Researchers have reduced the distance over which light can interact by 10,000 fold. Their work could advance optical computing by bringing optical processing into the range of electrical transistors, which are currently used to power personal computers.


These are nanofocusing and optical mode properties of the organic hybrid gap plasmon waveguide on the silicon platform used for degenerate four-wave mixing. The insets depict the scaled electromagnetic mode distributions for a wide metal gap of 500 nm and a narrow metal gap of 25 nm, along with the chemical formula for MEH-PPV. Courtesy of Nielsen et al., 2017/Imperial College London.



Researchers at Imperial College London squeezed light into a channel only 25 nm wide using an integrated plasmonic gap waveguide that confined light within a nonlinear organic polymer. The gap waveguide intensified light by nanofocusing it to a mode cross-section of a few tens of nanometers, thus generating a nonlinear response so strong that efficient four-wave mixing (FWM) accumulated over wavelength-scale distances.

They used a polymer material with a high nonlinear coefficient that they embedded within the plasmonic cavity and used a metal channel to focus the light inside the polymer. The plasmonic cavity focused the light down to the nanoscale, providing an intense electromagnetic field that induced the nonlinear process of FWM in the polymer.

While light can carry a higher density of information and is faster and more efficient than conventional electronics, it is traditionally not very good at processing information. By performing efficien FWM over micrometer-scale interaction lengths at telecommunications wavelengths on silicon, the researchers found that photons interacted more strongly over a short distance, changing the property of the light.

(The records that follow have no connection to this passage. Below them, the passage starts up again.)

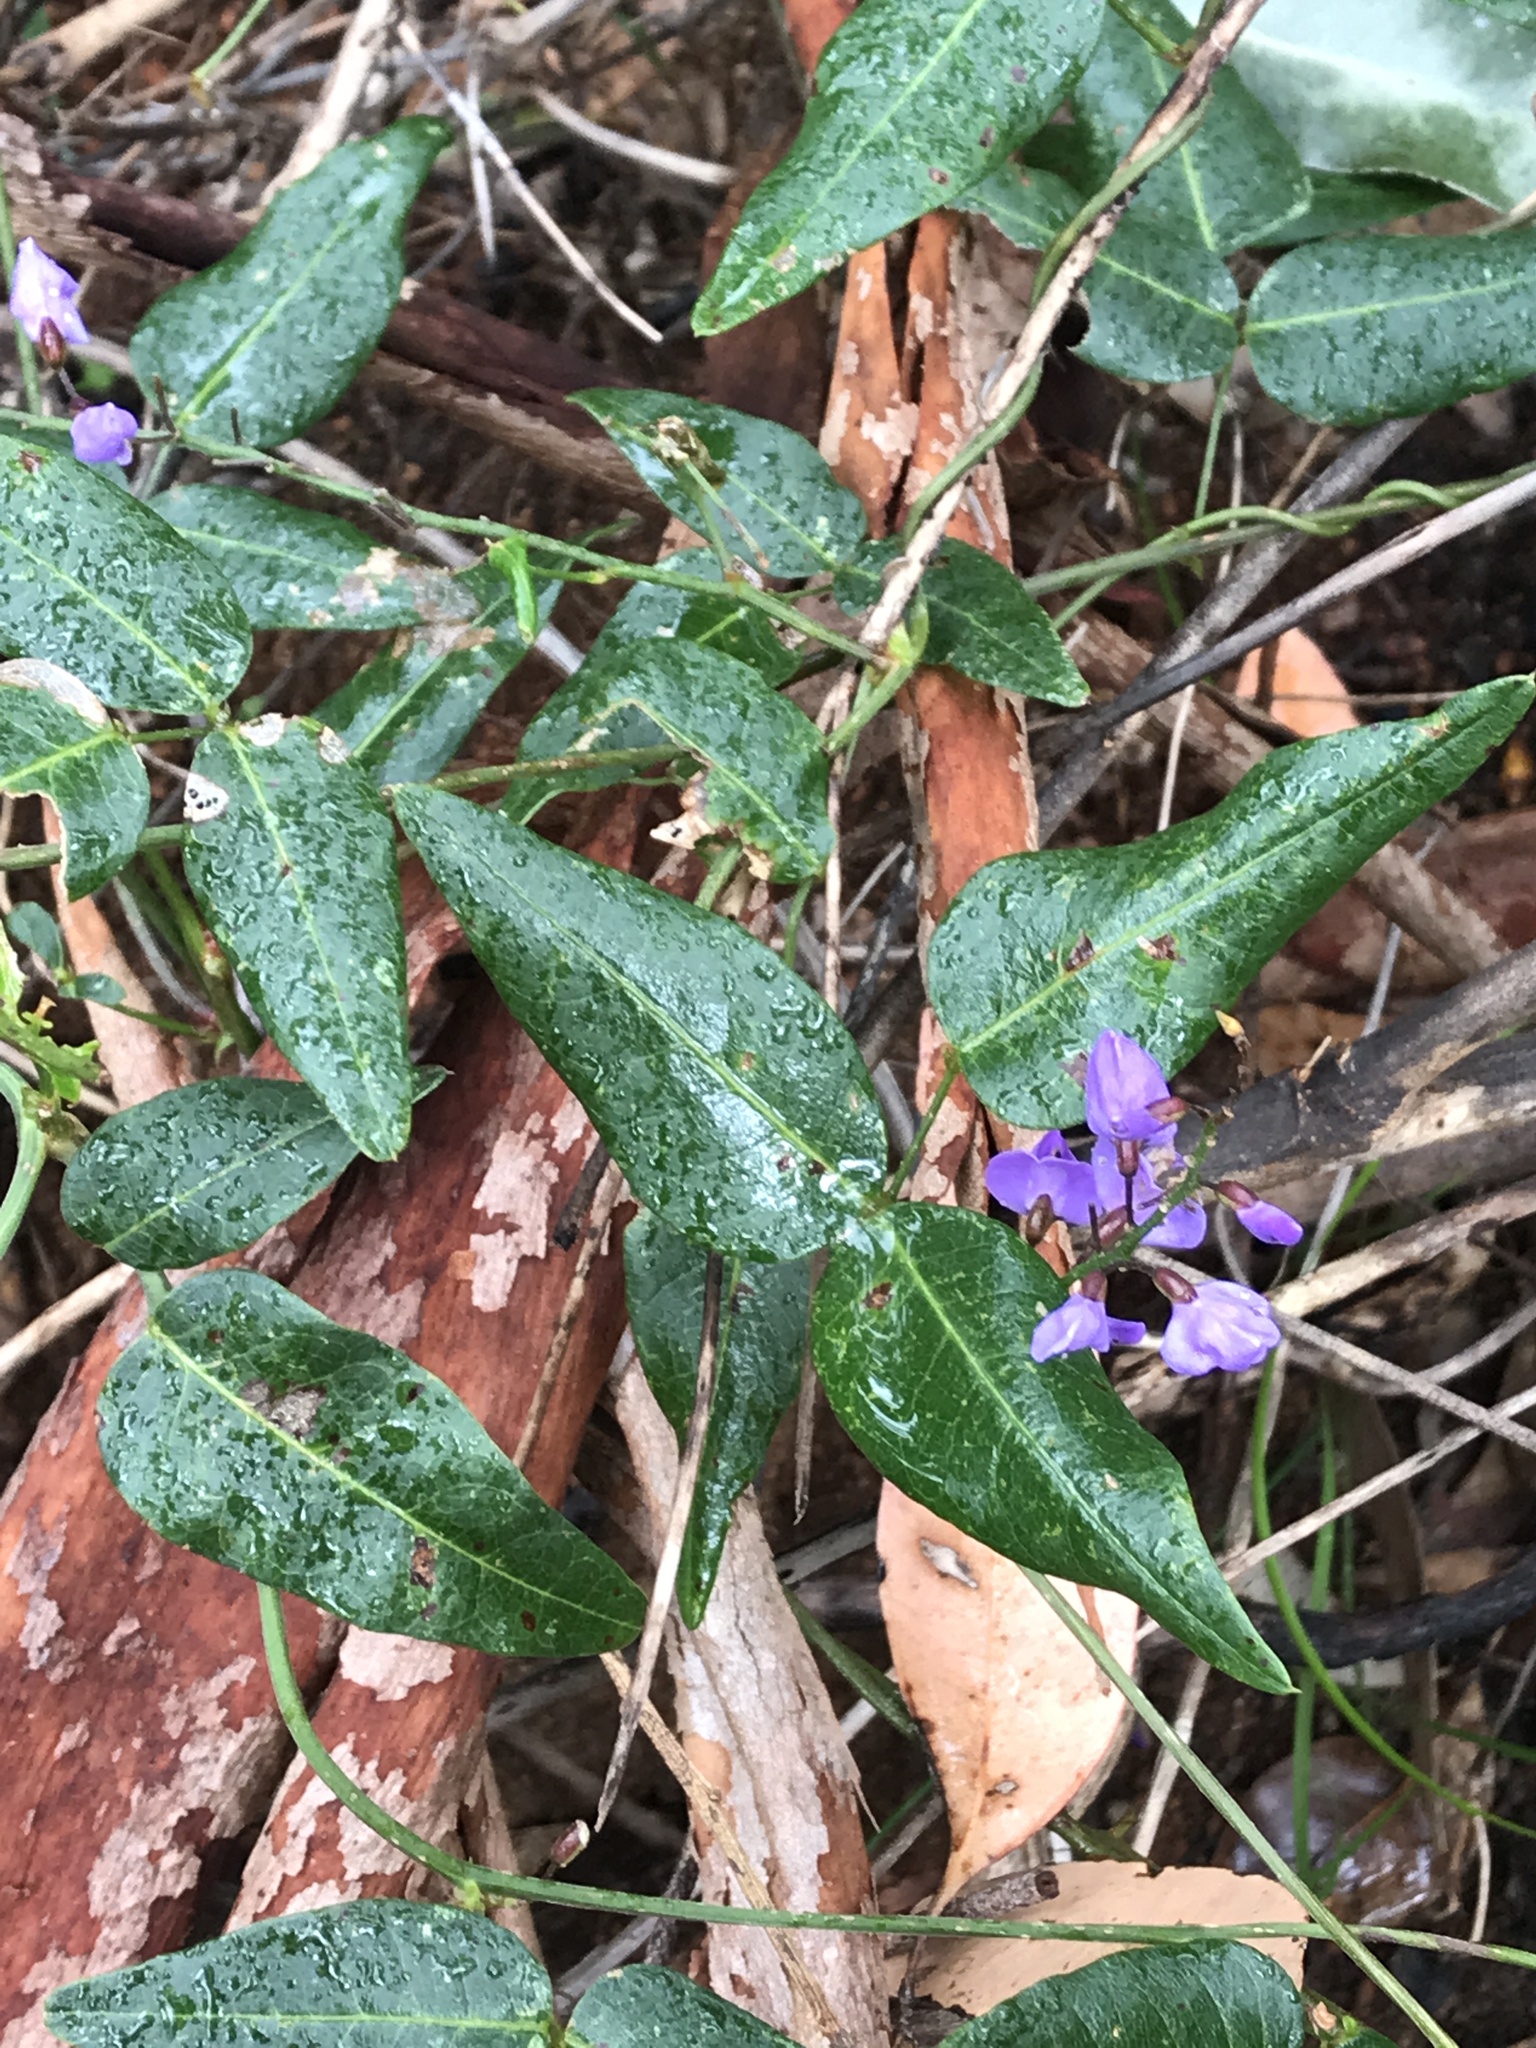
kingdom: Plantae
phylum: Tracheophyta
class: Magnoliopsida
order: Fabales
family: Fabaceae
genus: Hardenbergia
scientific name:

This is a fabricated structure of W=25 nm and L=2µm with grating couplers and 30° tapers. The images were taken by scanning electron microscopy. Courtesy of Nielsen et al., 2017/Imperial College London.

“Because light does not easily interact with itself, information sent using light must be converted into an electronic signal, and then back into light, said researcher Michael Nielsen. "Our technology allows processing to be achieved purely with light.”

Along with paving the way toward optical computing, the research could resolve a longstanding problem in nonlinear optics. Since interacting light beams with different colors pass through a nonlinear optical material at different speeds, they can become ‘out of step’ and the desired effect can be lost.

With the Imperial team’s technique, the light travels such a short distance that it does not have time to become out of step. This could allow nonlinear optical devices to be more versatile, opening it to a regime of relaxed phase matching, with the possibility of compact, broadband and efficient frequency mixing integrated with silicon photonics.

“This research has ticked one of the boxes needed for optical computing,” said Neilsen.

The research was published in Science (doi: 10.1126/science.aao1467).